A meta-analysis of aspirin and primary prevention showed that aspirin prevented stroke risk in women, but in men, aspirin prevented heart attacks. However, the ATT (Antithrombotic Clinical Trials) Collaborative Study showed no evidence of any sex differences in vascular prognosis after correction for multiple comparisons.
Therefore in line with recommendations published by other organizations, we would recommend that aspirin be considered for use in female patients over 65 years of age if the patient’s blood pressure is well controlled and the benefit of preventing ischemic stroke or heart attack far outweighs the risk of gastrointestinal bleeding or hemorrhagic stroke. The question of whether women younger than 65 years of age could benefit from aspirin would also be addressed if gender-specific risk scores were available.
New Guideline Recommendations
Pregnancy and pregnancy complications
The risk of stroke is fairly low during pregnancy (34/100,000 births) but highest during the postpartum period. Although the traditional postpartum period is 6 weeks, a recent study showed that thrombotic events can become apparent at 12 weeks postpartum. Postpartum women with new headaches, blurred vision, seizures, or any new neurological signs or symptoms should be highly suspicious of postpartum stroke or vascular disease (reversible posterior encephalopathy syndrome or reversible cerebral vasoconstriction syndrome), or cerebral venous thrombosis.

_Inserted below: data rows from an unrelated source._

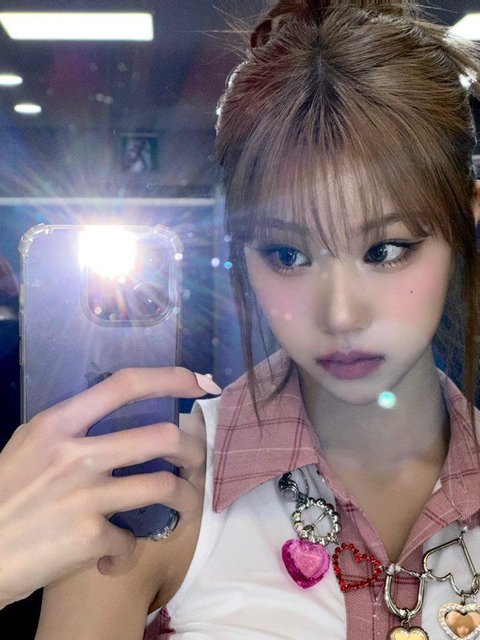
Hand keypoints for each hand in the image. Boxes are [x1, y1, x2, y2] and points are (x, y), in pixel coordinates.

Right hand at [0, 367, 217, 607]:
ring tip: (181, 506)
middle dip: (193, 449)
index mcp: (58, 424)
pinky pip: (130, 540)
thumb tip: (110, 413)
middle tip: (195, 461)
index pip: (124, 386)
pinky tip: (112, 555)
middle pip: (161, 437)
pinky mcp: (89, 536)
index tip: (198, 383)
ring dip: (185, 499)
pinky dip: (125, 551)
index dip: (169, 379)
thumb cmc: (3, 496)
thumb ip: (68, 429)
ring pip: (164, 486)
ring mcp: (85, 494)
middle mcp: (75, 453)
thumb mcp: (28, 446)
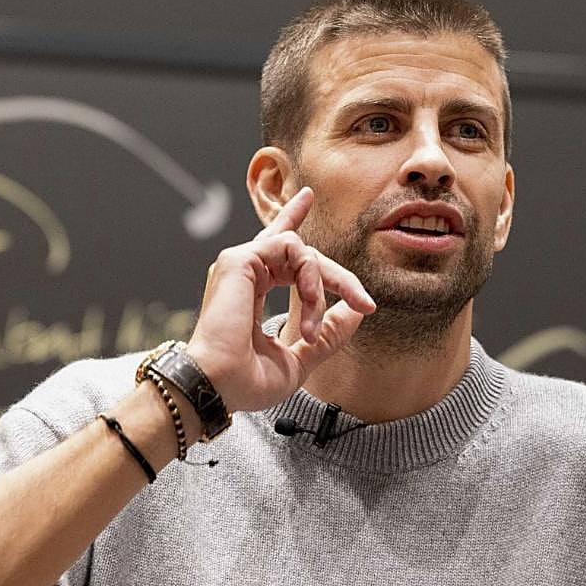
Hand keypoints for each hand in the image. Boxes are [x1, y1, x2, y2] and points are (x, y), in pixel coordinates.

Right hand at [185, 187, 375, 411]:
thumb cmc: (248, 381)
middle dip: (338, 277)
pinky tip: (308, 304)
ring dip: (321, 288)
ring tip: (312, 325)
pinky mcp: (239, 260)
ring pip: (302, 250)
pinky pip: (294, 250)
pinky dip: (310, 278)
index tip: (308, 197)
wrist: (220, 388)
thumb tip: (356, 313)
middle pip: (301, 253)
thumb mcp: (300, 357)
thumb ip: (328, 334)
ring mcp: (240, 263)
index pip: (277, 248)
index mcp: (251, 289)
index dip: (292, 218)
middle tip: (365, 302)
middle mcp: (244, 272)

Pre-eclampsia and eclampsia
Pre-eclampsia occurs in nearly 5% of pregnant women. It is defined as hypertension, proteinuria (urinary protein excretion ≥300 mg/24h) or thrombocytopenia, hepatic impairment, progressive renal insufficiency, pulmonary edema, and cerebral or optic nerve disorders that occur during pregnancy. An updated guideline published by the American College of Obstetricians and Gynecologists includes women without proteinuria but with one or more other systemic features in the criteria for preeclampsia.
With evidence that women with a history of preeclampsia will have a 2-fold increased risk of stroke and a 4-fold increased risk of hypertension in later life, we recommend that preeclampsia be classified as a risk factor (Class IIa, Level C). Our aim is to increase awareness that women with a history of preeclampsia can benefit from lifestyle changes and interventions for early cardiovascular risk factor assessment.
Although the evidence linking pre-eclampsia to late hypertension and stroke is known, the current deficit is how to identify women who will develop these pre-eclampsia complications. More studies are therefore needed to identify relevant biomarkers or other indicators that can help identify female patients at risk.
Hypertension in pregnancy
Another new study is considering the treatment of women with new-onset systolic blood pressure of 150-159 mmHg or diastolic blood pressure of 100-109 mmHg in pregnancy (Class IIa, Level B). This recommendation differs from that of the American College of Obstetricians and Gynecologists guidelines: treatment at blood pressures above 160/110 mmHg is indicated. We base this new recommendation on the evidence that treatment of mild to moderate blood pressure elevation during pregnancy can reduce the risk associated with severe hypertension by 50%.
The new study is either a re-analysis of existing data that can be used to assess the benefit of treating mild to moderate blood pressure elevation during pregnancy. Despite the safety and efficacy of antihypertensive medications used during pregnancy, the risks to the fetus should be carefully considered.